--- Listed records ---

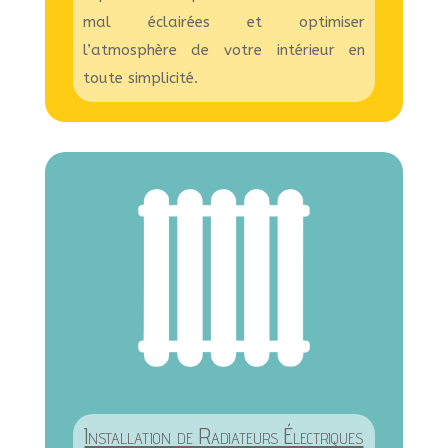
mal éclairées et optimiser
l’atmosphère de votre intérieur en
toute simplicité.
Installation de Radiateurs Électriques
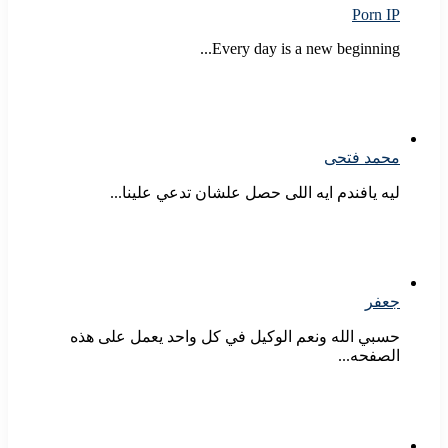
Porn IP
Every day is a new beginning...
محمد فتحى
ليه يافندم ايه اللى حصل علشان تدعي علينا...
جعفر
حسبي الله ونعم الوكيل في كل واحد يعمل على هذه
الصفحه...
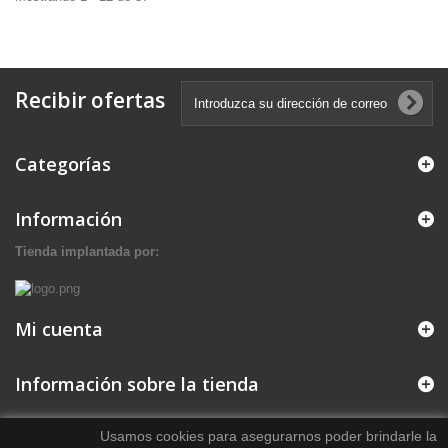
Recibir ofertas
Categorías
Información
Tienda implantada por:
Mi cuenta
Información sobre la tienda
Usamos cookies para asegurarnos poder brindarle la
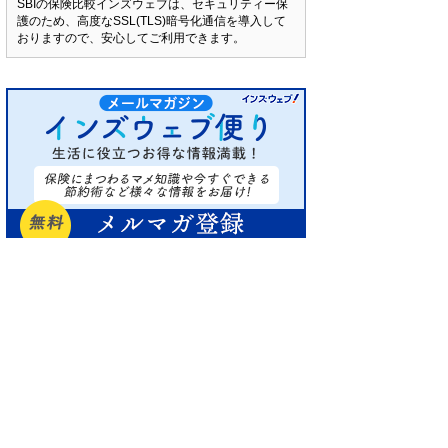
SBIの保険比較インズウェブは、セキュリティー保
護のため、高度なSSL(TLS)暗号化通信を導入して
おりますので、安心してご利用できます。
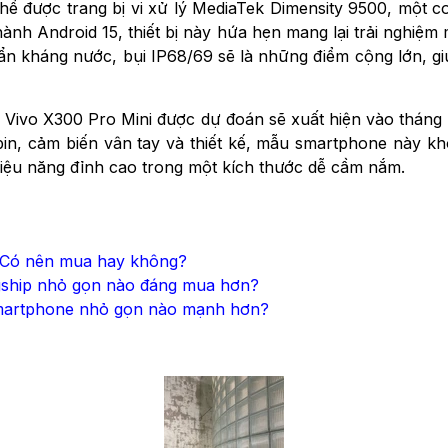
 thể được trang bị vi xử lý MediaTek Dimensity 9500, một c
u hành Android 15, thiết bị này hứa hẹn mang lại trải nghiệm
n kháng nước, bụi IP68/69 sẽ là những điểm cộng lớn, giú
 Vivo X300 Pro Mini được dự đoán sẽ xuất hiện vào tháng 
pin, cảm biến vân tay và thiết kế, mẫu smartphone này kh
iệu năng đỉnh cao trong một kích thước dễ cầm nắm.
t: Có nên mua hay không?
agship nhỏ gọn nào đáng mua hơn?
Smartphone nhỏ gọn nào mạnh hơn?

---

§ Goal of the exercise
I need each line from the listing where the word "được" occurs.

§ Finished exercise
 thể được trang bị vi xử lý MediaTek Dimensity 9500, một c
 Vivo X300 Pro Mini được dự đoán sẽ xuất hiện vào tháng 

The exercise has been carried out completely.